No regret, nice people
Incidents like these, certainly not good for country’s tourism. Fortunately, tourist friendly attitude and hospitable habit of the ordinary people have so far saved the situation. After entering the country and meeting the people, visitors who acquired bitter experience, change their notion towards the country and its people. Most of them carry good memory.
When the Chilean couple received permission to enter Bangladesh at Benapole boarder, it was almost dark. Looking for transport to go to Khulna, they found that it is already late and possibility of getting public bus is uncertain.
At that time two Bangladeshi young men offered then help. After learning that the Chilean couple wants to go to Khulna, they invited to join them as they were also going to Khulna.
“We followed them and board the bus for Khulna. The Bangladesh young men offered us some snacks and drinks. They were very kind and nice people. These two young man changed our idea about the people we faced at the Kolkata High Commission and at Immigration at Benapol”.
They Chilean couple reached Khulna bus station at around 11 PM. Then the young men hired a three-wheeler for the visitors and the visitors reach tour operator’s office at around 12:00 mid night.

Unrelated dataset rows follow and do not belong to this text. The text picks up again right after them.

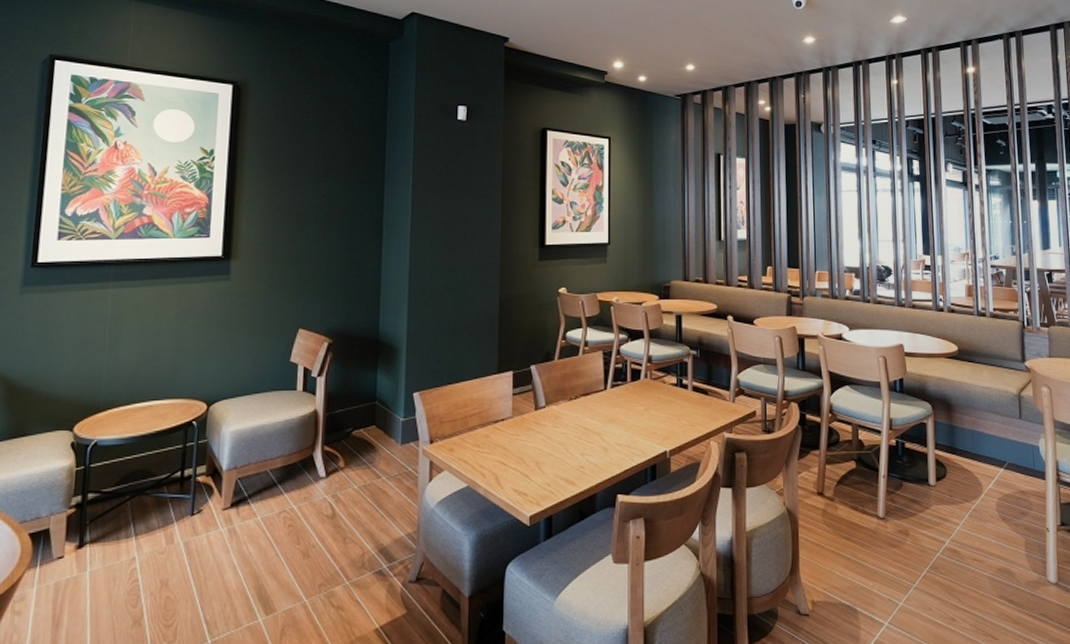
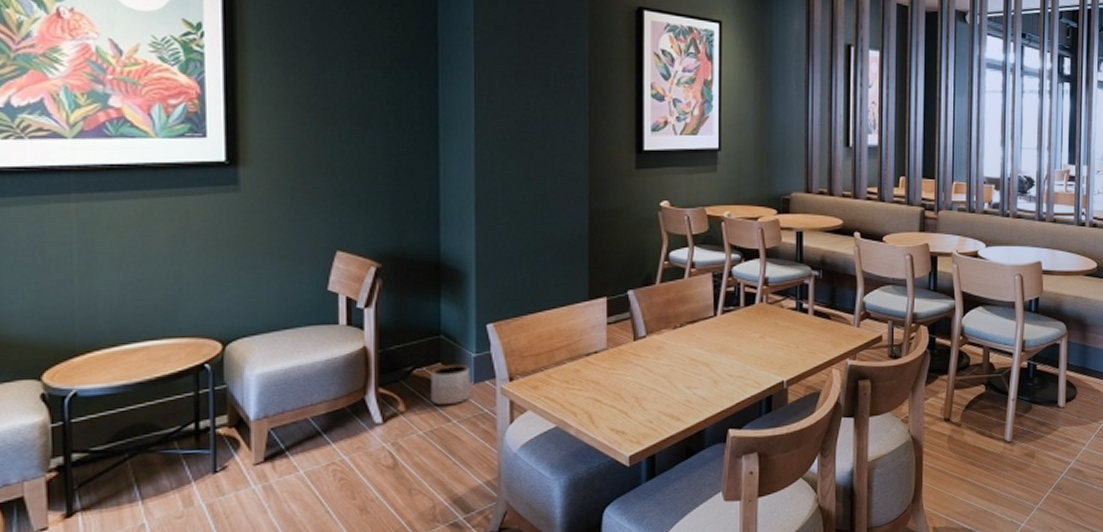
planter: none [365,427,399,464] -> present [431,364,471,406]

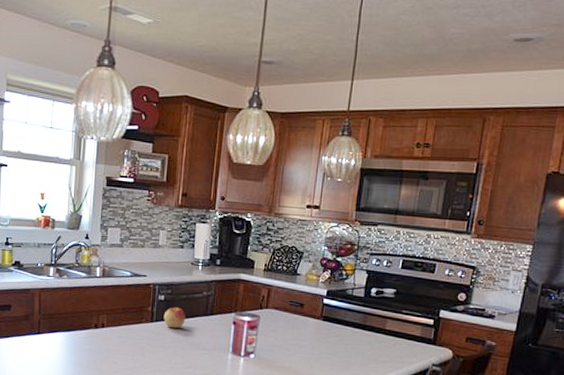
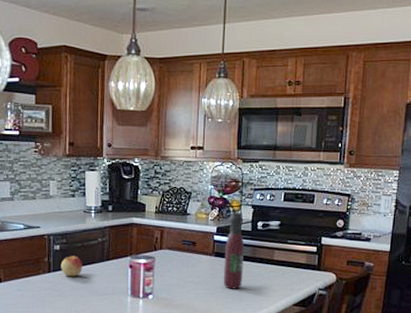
wine bottle: none [329,275,356,357] -> present [223,211,244,289]

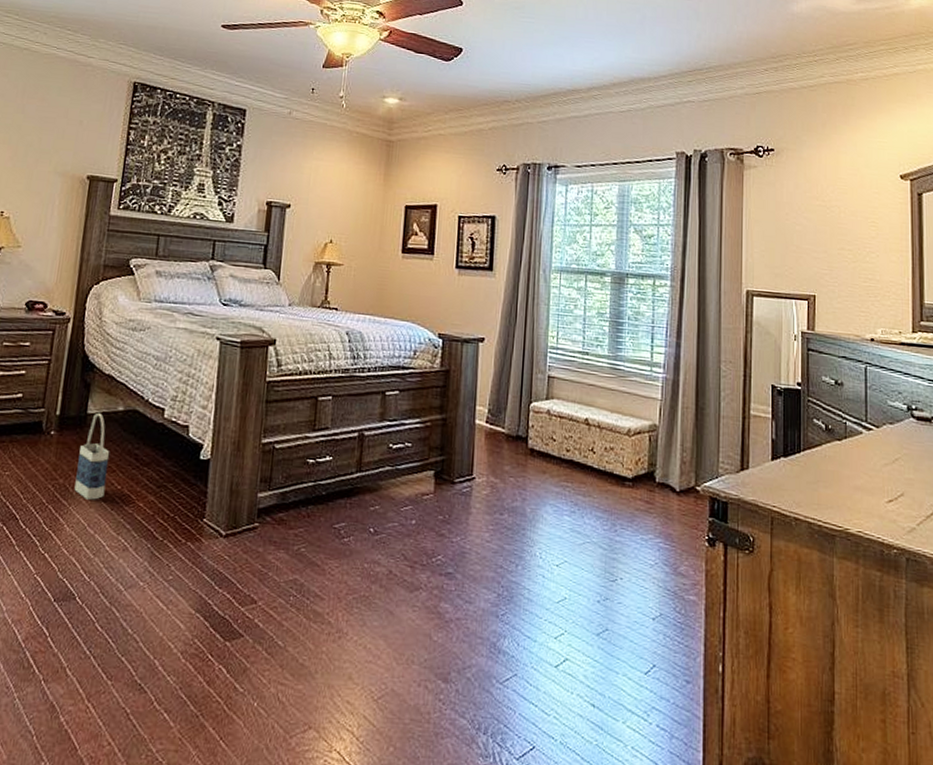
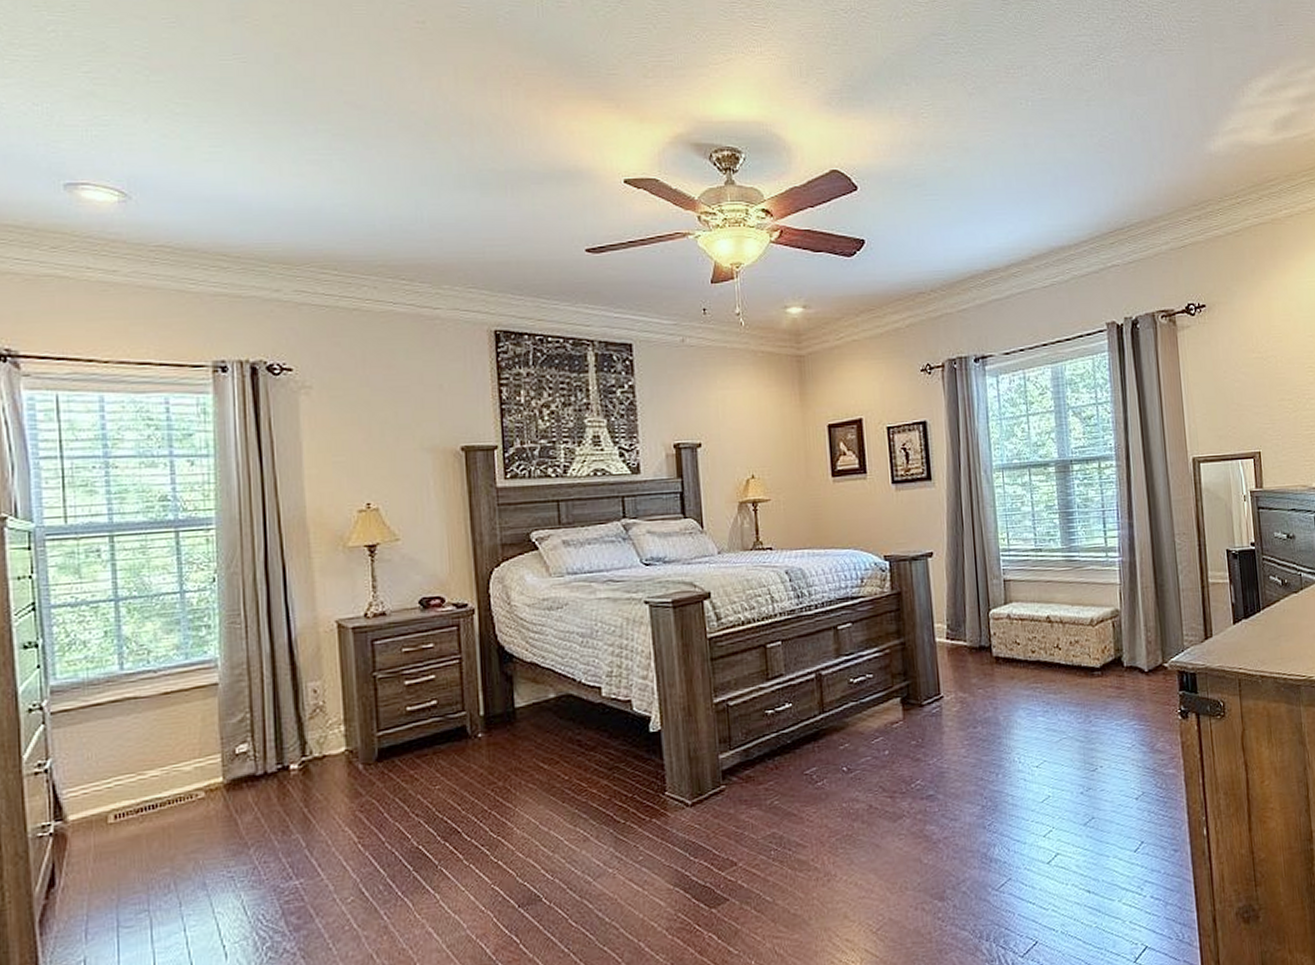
bag: present [74,413,110,500] -> none [515,705,552,797]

Explaining the reason for going through the ordeal “without regret”, the Chilean tourist couple said “ We did all that struggle because we had already paid our airplane ticket from Dhaka to Myanmar. If we hadn’t bought it, we probably would have given up trying to come to Bangladesh. But we don’t regret the effort made, because it’s a beautiful country and the people here has been extremely nice”.
Closed door attitude
The attitude of the visa officials, displayed in the incidents described here, is simply unacceptable closed door attitude. The unfriendly attitude of these visa and immigration officials is, further hitting the prevailing negative image of the country.
True not many tourists come to Bangladesh and so these officials are not familiar with dealing tourists. This type of attitude, specially when the country is inviting people from all over the world to visit, is simply unacceptable. Moreover, tourist or not what is the harm in showing courtesy and good manner and help people who want to visit the country?
Bangladesh is not known as tourist destination. The country is suffering from bad image due to bad international press. The government and NTO have so far done nothing to improve the situation. That some people, who are now showing interest to visit Bangladesh, is the work of private sector tour operators.
Countries all over the world—developed and developing—are trying to ease frontier formalities, as far as possible, to attract more tourists. But Bangladesh has done practically nothing in this regard. Even, instead of helping the private tour operator by showing good manner and extending helping hand to visitors, concerned officials are behaving otherwise and damaging image of the country further.
There is urgent need to extend proper training to those who are making their first contact with intending visitors to our country.